Justin R. Williams of Canton, Mississippi was sentenced to 11 years for his part in a scheme to distribute more than 380 pills containing fentanyl.
In Salem, Massachusetts, Jose Esmerlin Diaz pleaded guilty to his role in a pill press operation. Law enforcement seized pills from Diaz in Woburn and found counterfeit fentanyl pills and a pill press in a Public Storage storage locker.
Octavio Mendoza Jr. of Reno, Nevada pleaded guilty to possessing and selling hundreds of counterfeit oxycodone pills made with fentanyl between June and September 2020.
A Lexington, Kentucky man is facing drug trafficking charges after investigators found explosives and a large quantity of narcotics in an office suite. Officers seized more than 10,000 counterfeit Xanax pills as well as methamphetamine and cocaine over the course of the investigation.

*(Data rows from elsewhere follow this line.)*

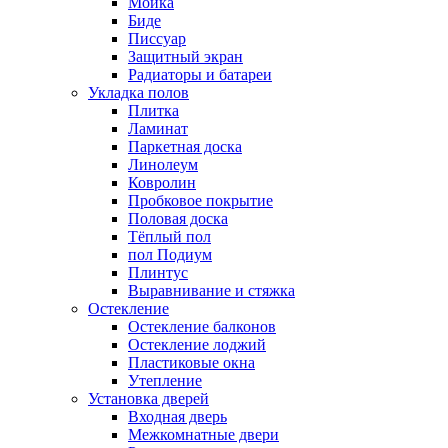
Мойка
Биде
Писсуар
Защитный экран
Радиаторы и батареи
Укладка полов
Плитка
Ламинат
Паркетная доска
Линолеум
Ковролин
Пробковое покрытие
Половая доска
Тёплый пол
пол Подиум
Плинтус
Выравнивание и стяжка
Остекление
Остекление балконов
Остекление лоджий
Пластиковые окна
Утепление
Установка дверей
Входная дверь
Межкомнатные двери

Federal grand juries charged three men in Owensboro, Kentucky with fentanyl pill trafficking. One allegedly ran a pill press operation and sold alprazolam, fentanyl and heroin between June 2020 and early March 2021. The other two were allegedly associated with a fentanyl and marijuana trafficking operation that led to fentanyl poisonings and the seizure of counterfeit Xanax and Percocet pills in October 2020.
Warnings and Deaths
The Drug Enforcement Administration released a new fact sheet about counterfeit pills, stating that they “may contain lethal amounts of fentanyl or methamphetamine” and “extremely dangerous because they often appear identical to legitimate prescription pills.”

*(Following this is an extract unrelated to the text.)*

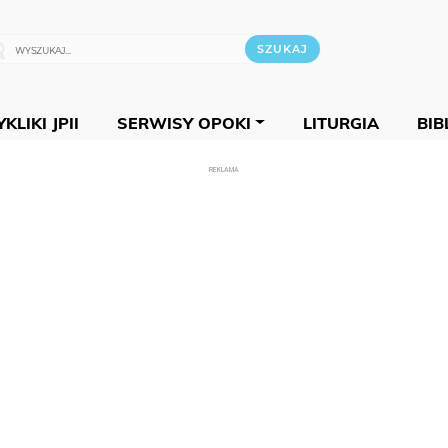
KLIKI JPII
SERWISY OPOKI
LITURGIA
BIB
REKLAMA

The Food and Drug Administration warned U.S. residents to be wary of dietary supplements that make unproven claims that they treat infertility because they “could deter patients from seeking effective, FDA-approved drug products.”
The father of former University of Hawaii quarterback Colt Brennan reports that Brennan died after taking a counterfeit pill made with fentanyl. The 37-year-old one time Heisman Trophy finalist died in a hospital in Newport Beach, California on May 11.

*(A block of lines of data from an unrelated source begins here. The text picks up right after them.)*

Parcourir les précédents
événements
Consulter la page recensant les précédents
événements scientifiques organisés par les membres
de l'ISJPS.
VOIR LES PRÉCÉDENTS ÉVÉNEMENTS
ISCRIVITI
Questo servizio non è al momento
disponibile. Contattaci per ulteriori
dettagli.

Drug deaths across Colorado rose 59% in 2020, and fentanyl played a large role in the increase, including counterfeit pills made with fentanyl.
Police in Texarkana, Texas reported that three residents suffered acute fentanyl poisoning after taking counterfeit pills earlier this year. One, a 25-year old woman, died.
Authorities in New Orleans, Louisiana, Eugene, Oregon, and Scotts Bluff County, Nebraska also issued warnings.
Read the DEA's new counterfeit pill fact sheet.
COVID-19 Fraud
Across the country at the Mariposa Port of Entry in Nogales, Arizona, CBP officers protected Mexican citizens by stopping a shipment of 30,000 “Virus Shut Out” lanyards, which falsely claim to protect wearers from COVID-19, from crossing into Mexico from our side of the border.
COVIDReliefSociety.org claimed to sell COVID-19 vaccines for same-day delivery anywhere in the world, but the U.S. Attorney's Office in Maryland alleges that the site mined personal information for future identity fraud instead. This is the tenth such site the office has shut down since the pandemic began.
David Michael Wright, Sr. of Hixson, Tennessee pleaded guilty to wire fraud and money laundering for collecting more than $180,000 from an investor in a fake scheme to buy and resell N95 face masks and hand sanitizers.
Police in Haryana, India shut down a “pharmaceutical unit” that had been manufacturing fake vials of remdesivir.